Porém, a expropriação e distribuição de bens devem ser definidas através de assembléias populares, especificando os grupos ou indivíduos encarregados de fazêlas.

Ocorre que, se existe um pequeno número de pessoas que por um longo hábito são consideradas chefes dos sindicatos e existem secretários permanentes e organizadores oficiais, seriam eles que organizariam a revolução tendendo a considerar como intrusos os que quiserem tomar iniciativas independentes deles e desejarão, embora com as melhores intenções, impor sua vontade, mesmo usando força.

Qual seria o resultado disso? pergunta Malatesta. Ele mesmo tem a resposta: o regime sindicalista se transformaria na mesma tirania em que se transformou a chamada ditadura do proletariado. O remédio contra esse perigo radicaria na existência de uma massa de indivíduos capazes de iniciativas e tarefas práticas, na massa não abandonar causas coletivas nas mãos de qualquer um e delegar só para cargos determinados e por pouco tempo. Tal espírito só pode ser criado por sindicato onde a influência libertária for importante.

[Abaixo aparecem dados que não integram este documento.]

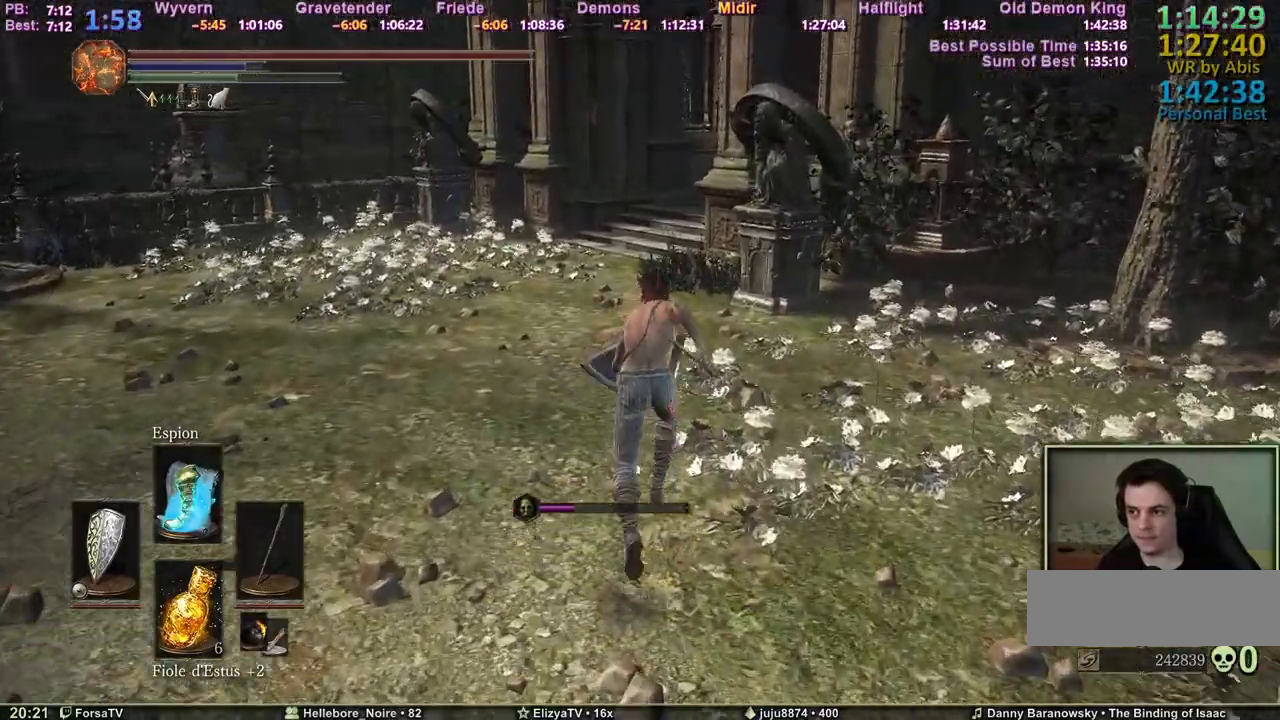
{"keys": ["space", "z"], "events": []}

Há partidos políticos que pretendem atrelar o sindicato a suas posições e práticas, isso deve ser combatido, da mesma maneira deve ser rejeitada a posição de “excluir a política dos sindicatos”, o que esconde uma mentira. A política é parte integrante da vida social, à medida que existe um Estado a serviço de uma classe dominante que impregna com sua presença a esfera econômica, política e social. Nenhuma organização operária pode ser independente de partidos a não ser que se transforme num. Portanto é vã a espera em excluir a política dos sindicatos. Qualquer greve econômica transforma-se numa greve política e é neste âmbito que a solução do dilema autoridade e liberdade terá lugar.

Enquanto os trabalhadores reivindicam pequenas concessões da classe dominante, a luta é mantida pelos capitalistas no âmbito econômico; tão logo estes se vêem prejudicados — argumenta Malatesta — como na rebelião de Mussolini na Itália e Franco na Espanha, empregam seu poder econômico para financiar um novo regime que possa melhor servi-los.

A aceitação da sociedade de classes, a limitação da luta a migalhas econômicas, é característica da Federação Americana do Trabalho e das trade unions inglesas; ao fazer isso o sindicato transforma-se numa correia de transmissão dos desejos da classe dominante. A ação puramente sindical tende ao reformismo, ela pode chegar a encarnar a idéia de mudança social, por influência daqueles que têm um ideário claro a respeito.

A organização anarquista

Malatesta polemizou muito contra aqueles anarquistas individualistas que negam a necessidade de uma organização. Para ele a organização não é somente a prática da cooperação e da solidariedade, condição de existência da vida social, ela constitui um fato que se impõe a todos.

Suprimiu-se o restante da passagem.